1. Ports
  2. Port 2353

What Range This Port Belongs To

Port 2353 falls in the registered ports range (1024–49151). This range sits between the well-known ports below 1024 — which belong to core Internet infrastructure like HTTP, DNS, and SSH — and the ephemeral ports above 49151, which operating systems hand out temporarily to outbound connections.

Registered ports can be claimed. Organizations and developers apply to IANA to officially associate a service name with a port number. Once registered, that port is documented in the Service Name and Transport Protocol Port Number Registry1 and listed as belonging to that service.

Port 2353 has not been claimed. It is unassigned.

The "pspserver" Label

Some port databases list port 2353 as "pspserver." The trail goes cold quickly.

There is no IANA registration for "pspserver" at this port.

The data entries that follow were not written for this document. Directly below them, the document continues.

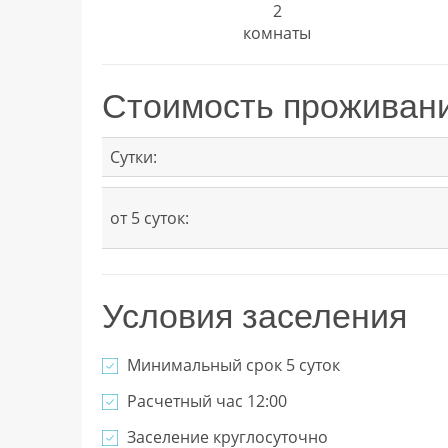
2
комнаты
Стоимость проживан
Сутки:
от 5 суток:
Условия заселения
Минимальный срок 5 суток
Расчетный час 12:00
Заселение круглосуточно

The label most likely originates from early PSP (PlayStation Portable) ad-hoc networking tools — software that let PSP consoles connect to each other over local networks. Some emulators and unofficial relay servers for PSP multiplayer may have used or experimented with this port.

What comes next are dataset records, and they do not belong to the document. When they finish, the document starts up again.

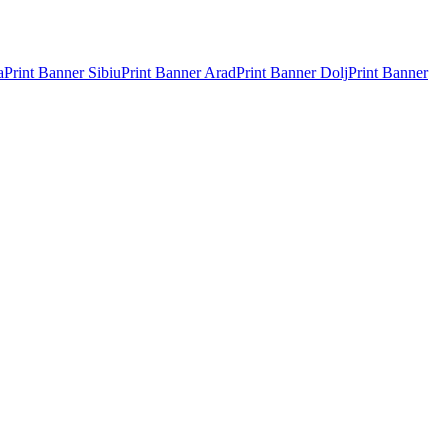
a
Print Banner
Sibiu
Print Banner
Arad
Print Banner
Dolj
Print Banner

The PPSSPP emulator's ad-hoc server, the most prominent PSP networking project, uses TCP port 27312 as its primary port — not 2353.2 Whatever "pspserver" means here, it is not an officially documented or currently active standard.

This is a common phenomenon in port documentation: one database assigns an informal label, other databases copy it, and the label accretes authority it never earned. Port 2353 is a good example. The label is not false exactly — someone, somewhere, used this port for something PSP-related — but it is also not meaningful enough to plan around.

Security Note

Some security scanners flag port 2353 as having historical malware association. This is a low signal. Malware has used nearly every port number at some point. An unassigned port with no active legitimate service is, if anything, a reasonable choice for anyone who does not want their traffic confused with known services. Finding activity on port 2353 is worth investigating — but the port number itself is not an indicator of compromise.

How to Check What's Listening

If port 2353 is open on a machine you care about, find out what put it there:

On Linux or macOS:

# See what process is listening on port 2353
sudo ss -tlnp | grep 2353
# or
sudo lsof -i :2353

On Windows:

# Show listening ports with process IDs
netstat -ano | findstr :2353
# Then look up the PID
tasklist | findstr <PID>

If something is listening, the process name will tell you more than the port number ever could.

Why Unassigned Ports Matter

The registered range contains 48,128 ports. Fewer than a few thousand have IANA assignments. The rest — including port 2353 — are available.

This availability is not a gap or a mistake. It is the design. Internal services, development tools, custom protocols, proprietary software — all of it runs on ports that were never assigned to anything else. When you spin up a development server, a game server, or a custom API, you are almost certainly using a port that IANA has never heard of.

Unassigned ports are not empty. They are free.